REPUBLIKA.CO.ID, JAKARTA -- Public Virtue menilai Rancangan Undang-Undang Perlindungan Data Pribadi (RUU PDP) seharusnya menjadi angin segar bagi perlindungan data warga Indonesia. Namun kajian Public Virtue menunjukkan RUU PDP turut menyelipkan bentuk halus pengawasan dan kontrol lebih negara atas warganya dengan dalih perlindungan.
Hal itu disampaikan Public Virtue dan sejumlah ahli hukum serta keamanan siber menanggapi rencana pemerintah mengesahkan RUU PDP. Pegiat Lab School of Democracy Public Virtue Josua Collins menilai keamanan data pribadi amat penting terutama bagi para generasi muda yang banyak memakai media sosial dengan mencantumkan informasi terkait identitas pribadi.
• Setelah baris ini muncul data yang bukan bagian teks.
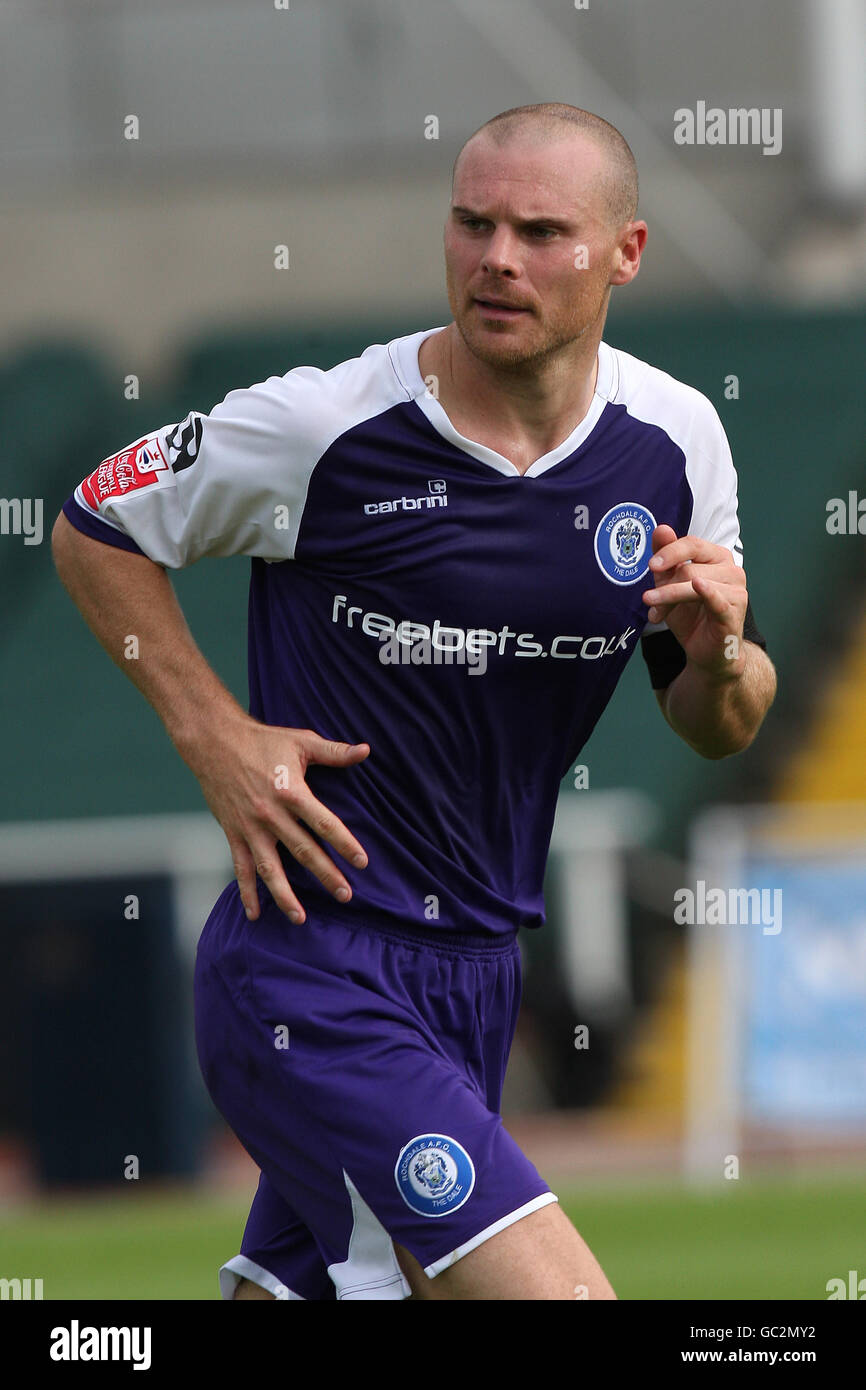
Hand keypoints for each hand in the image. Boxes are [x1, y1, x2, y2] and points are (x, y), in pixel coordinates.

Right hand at [187, 714, 369, 923]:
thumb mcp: (301, 741)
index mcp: (291, 791)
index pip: (323, 823)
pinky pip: (241, 867)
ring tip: (301, 918)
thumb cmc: (263, 741)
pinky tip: (254, 914)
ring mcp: (250, 827)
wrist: (214, 742)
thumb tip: (366, 751)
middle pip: (302, 850)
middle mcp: (270, 814)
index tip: (362, 862)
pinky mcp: (233, 833)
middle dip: (325, 875)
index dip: (344, 843)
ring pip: (270, 868)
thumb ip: (334, 752)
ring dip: (285, 895)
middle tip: (346, 896)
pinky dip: (247, 892)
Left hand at [642, 524, 747, 679]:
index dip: (670, 552)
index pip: (692, 544)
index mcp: (717, 558)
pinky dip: (707, 592)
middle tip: (648, 600)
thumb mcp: (670, 585)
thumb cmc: (691, 616)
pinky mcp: (734, 611)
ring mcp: (736, 590)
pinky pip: (716, 598)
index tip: (651, 565)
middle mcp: (731, 570)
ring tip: (655, 613)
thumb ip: (666, 558)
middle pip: (688, 568)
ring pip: (693, 583)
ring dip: (668, 599)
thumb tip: (661, 528)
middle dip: (664, 587)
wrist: (706, 652)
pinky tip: (698, 587)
Josua mengajak publik untuk tidak terlalu berbagi di media sosial.
"Harapannya Lembaga Pengawas Data Pribadi akan benar-benar independen, efisien, dan efektif sebagai buah konkret dari hadirnya RUU PDP," kata Josua dalam keterangan yang dikutip Republika pada Kamis (1/9/2022).
Pakar keamanan siber Teguh Aprianto membandingkan RUU PDP dengan General Data Protection Regulation (GDPR). Dia menemukan adanya ketentuan-ketentuan perlindungan data pribadi yang belum optimal apabila dibandingkan dengan GDPR.
"Jika kita berpedoman pada GDPR yang digunakan di Uni Eropa, RUU PDP perlu memuat demarkasi antara data umum dan data khusus," ucap Teguh.
Selain itu, Teguh menegaskan perlunya dibentuk lembaga pengawas data pribadi yang independen untuk menjamin bahwa data pribadi masyarakat tidak digunakan secara politis oleh aparatur pemerintah. "Bukan di bawah naungan Kominfo seperti yang telah diusulkan," sebut Teguh.
Direktur Lembaga Bantuan Hukum Jakarta Arif Maulana menjelaskan pengaturan perlindungan data pribadi selama ini masih stagnan dan cenderung asal-asalan. "Persoalan ketidakadaan produk hukum yang mengatur mengenai data pribadi sering kali merugikan masyarakat lewat kasus-kasus doxing, peretasan, hingga pelanggaran hak pribadi," kata Arif.
Dia menegaskan kondisi tersebut turut mengancam kehidupan jurnalis, aktivis, hingga mahasiswa yang kritis kepada pemerintah. "Harapannya pembahasan RUU PDP bisa transparan dan melibatkan deliberasi publik, sehingga publik dapat mengetahui substansi secara materiil," lanjut Arif.
Pakar hukum tata negara Bivitri Susanti menyoroti realita demokrasi Indonesia yang sudah menjadi flawed democracy atau demokrasi yang cacat dan partly free democracy atau demokrasi yang separuh bebas. Menurut dia, RUU PDP harus berpegang kepada nilai-nilai HAM, pembatasan kewenangan, akuntabilitas, dan transparansi kepada publik.
"Masyarakat perlu mengawal proses pembentukan RUU PDP agar tidak terjadi penyempitan ruang publik. Lembaga Pengawas Data Pribadi jangan menjadi perpanjangan tangan penguasa untuk intervensi ruang digital yang berlebihan dan tidak akuntabel," tegas Bivitri.